WHERE IT STARTED
Was born a village girl, but she refused to become a village woman in Gomba. That's where she draws her passion and purpose, to support girls and women to get a voice and agency to take charge of their lives and lead change in their communities.
From a young age, she understood that Education is the most powerful weapon one can use to transform the world." As an orphan growing up in rural Uganda, she dreamed of breaking the cycles of intergenerational poverty she witnessed in her community.
Rehmah’s determination led her to start her own Century Marketing business at age 26.

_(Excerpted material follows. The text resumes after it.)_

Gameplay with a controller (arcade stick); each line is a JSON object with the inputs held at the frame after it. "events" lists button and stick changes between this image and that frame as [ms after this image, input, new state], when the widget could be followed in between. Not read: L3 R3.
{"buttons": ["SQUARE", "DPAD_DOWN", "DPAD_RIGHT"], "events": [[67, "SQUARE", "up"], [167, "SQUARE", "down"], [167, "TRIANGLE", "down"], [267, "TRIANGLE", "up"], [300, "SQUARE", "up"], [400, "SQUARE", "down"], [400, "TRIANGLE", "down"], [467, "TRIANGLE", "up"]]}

In 2009, after the exposure from the Fortune Global Women’s Mentoring Program in Washington DC and New York,
Rehmah shifted from building brands to shifting Agency – CEDA International with the mission of building a new generation of women leaders and entrepreneurs who are economically independent, socially responsible and politically active.
Rehmah is committed to skilling, linking, and engaging young women to support them in getting self-awareness and social awareness and becoming part of social change – one youth at a time. Her advice to children everywhere is that your background does not determine your destiny; you can change your future when you believe in yourself and develop a positive attitude.
“In 2011, at 14 years, Sandra Batakana was on the verge of becoming a victim of child marriage. The CEDA – Rising Stars Mentoring Program inspired Sandra to dream big. She achieved academic excellence and got a Mastercard scholarship to study at Duke University. Today, Sandra is an Investment Banking Analyst at Bank of America Merrill Lynch. She has paid it forward by investing back in her family and community. ‘Tumeruke’ – Let’s Blossom, a non-profit she founded in 2018, has trained 80 women to start small businesses in rural Iganga in Uganda.”
“As the firstborn in a Muslim polygamous family of 12 children, my father couldn’t afford to give us quality education. The hands-on experiences in micro-enterprise management and vocational skills ignited my passion for fashion design. With my savings and a small loan from my mother, I started making jewelry from local materials and sold them in my neighborhood. I paid for my university education and graduated as a lawyer in 2018. I continue to teach youth how to start and run businesses and gain financial literacy.”
“I have renewed hope for the future. The career guidance sessions from role models ignited my purpose and drove me to academic achievement. I got a government scholarship to study as a midwife at Gulu University, and my dream is to reduce maternal deaths in my district.”
“My mother sells second-hand clothes in Pakwach Market and used to keep her money in the house. After being equipped with financial literacy skills, I encouraged her to open a savings account at Post Bank. I help her with bookkeeping. Our business has grown, has better access to healthcare, and we no longer miss school.”